**PAGE TEXT**
________________________________________
I have a Sketchup model which has textures applied to it and I want to export it to 3ds max.
The issue is that when it exports and I open it in max, the textures can be relinked but the texture coordinates don’t work.
SketchUp doesn’t store ‘coordinates’ so so speak for textures since SketchUp doesn’t link to them externally the way Max or even V-Ray does. Textures are embedded into the SketchUp model itself (which is why sometimes a simple model can be large in file size since it adds the material file sizes in as well). So the detaching and re-linking is what (I’m assuming here) is causing the loss of ‘coordinates.’
Maybe some out there with more experience with 3DS Max can chime with a workflow to preserve materials during export/import. For example, with V-Ray, you can ‘Pack’ your V-Ray scene which moves linked assets and materials into a sub folder, preserving paths, etc.
I’ve tried 3ds, Fbx, Obj, Dae, Kmz and saving different versions of SU. The strange thing is that one of the pieces of geometry comes in with a texture on it but it’s the only bit of geometry which isn’t setup correctly! Is there a way in SU to merge the geometry or collapse it? In max it can be converted to en editable poly to merge it to one piece of geo.
Could you reply with a small example export? It would be worth importing into Unity or other tools, to see if it’s an export from SketchUp problem, or an import to Max. A dae and fbx file would do.
________________________________________
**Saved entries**
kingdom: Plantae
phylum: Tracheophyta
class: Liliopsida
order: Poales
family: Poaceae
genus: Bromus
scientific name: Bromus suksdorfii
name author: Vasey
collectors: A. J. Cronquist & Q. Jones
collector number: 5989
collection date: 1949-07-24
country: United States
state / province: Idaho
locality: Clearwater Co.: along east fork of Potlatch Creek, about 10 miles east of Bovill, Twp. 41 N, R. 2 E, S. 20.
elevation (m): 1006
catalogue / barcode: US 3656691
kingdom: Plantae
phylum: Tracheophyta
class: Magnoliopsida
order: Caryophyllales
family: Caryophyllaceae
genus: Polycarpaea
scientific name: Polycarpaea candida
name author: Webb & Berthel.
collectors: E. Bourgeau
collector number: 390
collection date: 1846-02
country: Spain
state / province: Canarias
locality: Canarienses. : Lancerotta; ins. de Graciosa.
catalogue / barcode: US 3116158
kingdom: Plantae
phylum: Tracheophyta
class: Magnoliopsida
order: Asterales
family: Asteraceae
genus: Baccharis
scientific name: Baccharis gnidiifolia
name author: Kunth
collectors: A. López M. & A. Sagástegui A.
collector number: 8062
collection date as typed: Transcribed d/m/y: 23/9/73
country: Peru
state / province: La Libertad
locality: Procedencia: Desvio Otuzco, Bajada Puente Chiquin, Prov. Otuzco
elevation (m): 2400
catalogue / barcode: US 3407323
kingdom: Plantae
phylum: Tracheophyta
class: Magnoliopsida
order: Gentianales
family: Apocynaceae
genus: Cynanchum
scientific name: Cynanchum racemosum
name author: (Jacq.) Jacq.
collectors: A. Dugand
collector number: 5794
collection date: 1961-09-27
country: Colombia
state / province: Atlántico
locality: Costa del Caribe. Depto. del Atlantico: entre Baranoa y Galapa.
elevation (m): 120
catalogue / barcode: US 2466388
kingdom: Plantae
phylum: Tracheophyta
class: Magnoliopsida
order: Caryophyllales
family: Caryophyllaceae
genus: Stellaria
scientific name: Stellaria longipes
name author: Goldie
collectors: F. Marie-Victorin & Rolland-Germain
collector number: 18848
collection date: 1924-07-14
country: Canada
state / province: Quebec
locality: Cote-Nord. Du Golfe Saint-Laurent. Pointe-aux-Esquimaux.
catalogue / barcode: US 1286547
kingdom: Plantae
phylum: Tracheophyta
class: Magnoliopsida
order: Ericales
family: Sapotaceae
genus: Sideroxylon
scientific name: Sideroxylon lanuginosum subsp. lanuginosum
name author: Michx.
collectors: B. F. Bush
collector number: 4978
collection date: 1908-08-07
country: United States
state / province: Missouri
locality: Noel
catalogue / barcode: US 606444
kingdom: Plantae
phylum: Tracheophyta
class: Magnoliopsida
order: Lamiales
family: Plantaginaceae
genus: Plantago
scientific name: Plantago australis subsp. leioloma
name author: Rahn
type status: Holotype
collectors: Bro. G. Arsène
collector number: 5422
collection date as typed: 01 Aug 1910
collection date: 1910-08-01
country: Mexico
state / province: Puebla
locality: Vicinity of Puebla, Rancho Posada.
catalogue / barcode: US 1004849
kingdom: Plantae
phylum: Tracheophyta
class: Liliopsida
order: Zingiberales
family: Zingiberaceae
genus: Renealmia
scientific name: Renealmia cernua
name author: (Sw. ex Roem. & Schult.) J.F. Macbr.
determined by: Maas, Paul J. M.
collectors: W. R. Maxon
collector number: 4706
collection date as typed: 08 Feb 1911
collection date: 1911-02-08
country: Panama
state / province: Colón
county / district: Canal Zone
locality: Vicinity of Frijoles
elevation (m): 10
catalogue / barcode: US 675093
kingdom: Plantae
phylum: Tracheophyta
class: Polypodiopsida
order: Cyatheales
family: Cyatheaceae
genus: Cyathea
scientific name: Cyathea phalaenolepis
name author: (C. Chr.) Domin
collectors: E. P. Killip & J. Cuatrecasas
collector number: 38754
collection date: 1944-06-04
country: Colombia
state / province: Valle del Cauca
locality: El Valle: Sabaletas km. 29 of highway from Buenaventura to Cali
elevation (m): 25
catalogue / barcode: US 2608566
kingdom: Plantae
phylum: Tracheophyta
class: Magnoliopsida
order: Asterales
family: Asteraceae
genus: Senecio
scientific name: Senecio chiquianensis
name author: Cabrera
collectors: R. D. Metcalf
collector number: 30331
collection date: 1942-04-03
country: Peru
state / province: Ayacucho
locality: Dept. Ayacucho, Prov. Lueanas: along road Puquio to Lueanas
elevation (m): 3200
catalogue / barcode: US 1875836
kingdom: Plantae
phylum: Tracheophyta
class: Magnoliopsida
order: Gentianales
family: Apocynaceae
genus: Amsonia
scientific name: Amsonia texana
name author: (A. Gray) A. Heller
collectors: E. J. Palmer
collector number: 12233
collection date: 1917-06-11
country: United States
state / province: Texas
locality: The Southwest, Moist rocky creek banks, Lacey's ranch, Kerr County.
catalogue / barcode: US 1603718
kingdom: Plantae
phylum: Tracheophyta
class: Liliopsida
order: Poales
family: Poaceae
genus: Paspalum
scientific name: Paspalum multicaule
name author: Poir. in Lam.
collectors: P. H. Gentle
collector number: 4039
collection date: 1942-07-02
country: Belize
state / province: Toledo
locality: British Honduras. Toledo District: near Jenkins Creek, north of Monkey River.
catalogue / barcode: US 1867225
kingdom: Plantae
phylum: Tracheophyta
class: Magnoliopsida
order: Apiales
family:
________________________________________
**TASK INSTRUCTIONS**
(a) Answer these about the SketchUp export thread:
(i) Which file formats does the thread list as having been tried?
(ii) Where does SketchUp keep the textures of a model?
(iii) What does packing a V-Ray scene do?
(b) Reproduce the SketchUp export thread word for word, from "SketchUp doesn’t store" up to and including "preserving paths, etc.".

**OUTPUTS FOR THE TASKS**
(a)
(i) 3ds, Fbx, Obj, Dae and Kmz.
(ii) They are embedded in the SketchUp model itself.
(iii) It moves linked assets and materials into a sub folder, preserving paths.

(b)
SketchUp doesn’t store ‘coordinates’ so so speak for textures since SketchUp doesn’t link to them externally the way Max or even V-Ray does. Textures are embedded into the SketchUp model itself (which is why sometimes a simple model can be large in file size since it adds the material file sizes in as well). So the detaching and re-linking is what (I’m assuming here) is causing the loss of ‘coordinates.’
Maybe some out there with more experience with 3DS Max can chime with a workflow to preserve materials during export/import. For example, with V-Ray, you can ‘Pack’ your V-Ray scene which moves linked assets and materials into a sub folder, preserving paths, etc.